Less than a month after President Bush signed his trillion-dollar tax cut into law, taxpayers are eagerly anticipating rebate checks from their Uncle Sam. The tax cut may sound attractive, but its effect on the federal budget and projected surpluses will not look so great down the road.
The Congressional Budget Office (CBO) and the White House's Office of Management and Budget offer different projections on how the tax cut will affect the federal budget. Along those lines, Congressional Democrats and Republicans differ on how much money will be needed from Social Security, if any, to pay for new spending and the tax cut.
The $1.35 trillion tax cut, which some say will cost $1.8 trillion, contains tax law changes that will take a massive bite out of the surplus pie.
Sixty-seven percent of the total revenues that will be lost because of the tax cut will be lost between 2006 and 2011. The CBO often admits that ten-year projections on surpluses and other dynamics of the budget are uncertain, especially in the later part of those ten years.
While both parties say that the Social Security trust fund (about $2.5 trillion over ten years) is untouchable, Republicans say they are willing to tap into the $400 billion Medicare surplus to pay for a new $300 billion Medicare prescription drug benefit, which Democrats oppose.
Lawmakers are already feeling the tax cut's crunch as they begin to work on this year's spending bills.
President Bush hopes to cap discretionary spending at $661 billion for fiscal year 2002, which is already a four percent increase over last year. However, with the president's education package, expected increases in defense spending and the current congressional spending splurge, it is inevitable that Congress will throw this proposed budget in the trash. At the very least, money will be taken from Social Security to make up the difference.
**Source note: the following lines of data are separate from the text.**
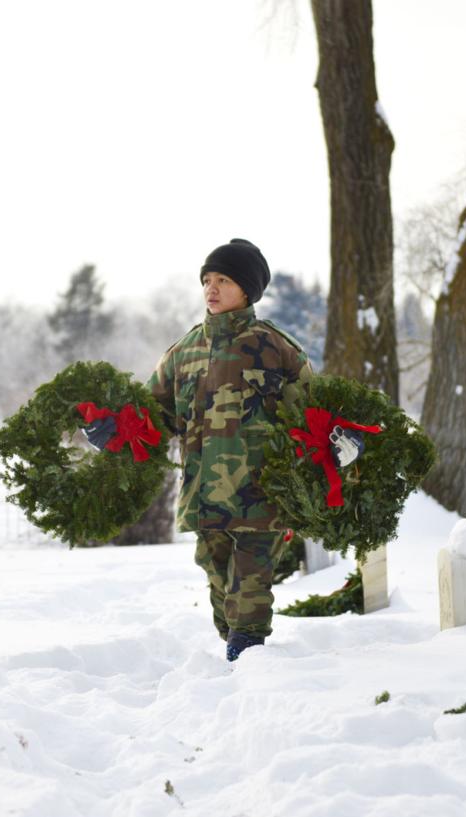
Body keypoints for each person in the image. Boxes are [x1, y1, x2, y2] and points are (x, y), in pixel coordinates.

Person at [147, 238, 313, 661]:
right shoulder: (184, 351)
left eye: (223, 279)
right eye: (207, 280)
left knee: (251, 580)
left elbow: (315, 406)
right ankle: (235, 644)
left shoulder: (274, 347)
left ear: (248, 290)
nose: (211, 288)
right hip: (205, 492)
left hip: (261, 492)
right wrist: (113, 427)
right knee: (216, 574)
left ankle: (248, 649)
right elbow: (152, 413)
Some lawmakers argue that they have already set aside $841 billion in a contingency reserve and will not need to ask for additional money for emergency spending. But that fund is drawn from Social Security money and should be off limits if Capitol Hill rhetoric is to be believed.
With an election year right around the corner, lawmakers will face political heat to bring federal tax dollars back to their home districts. But the president's tax cut has taken considerable power away from spending addicts in Congress.
Lawmakers have pledged not to dip into the Social Security trust fund, but it is only a matter of time until they do so. If the economy continues to stay in neutral and surplus projections diminish, then the money has to come from somewhere else. Unfortunately, the prime target will be Social Security, the next generation's piggy bank.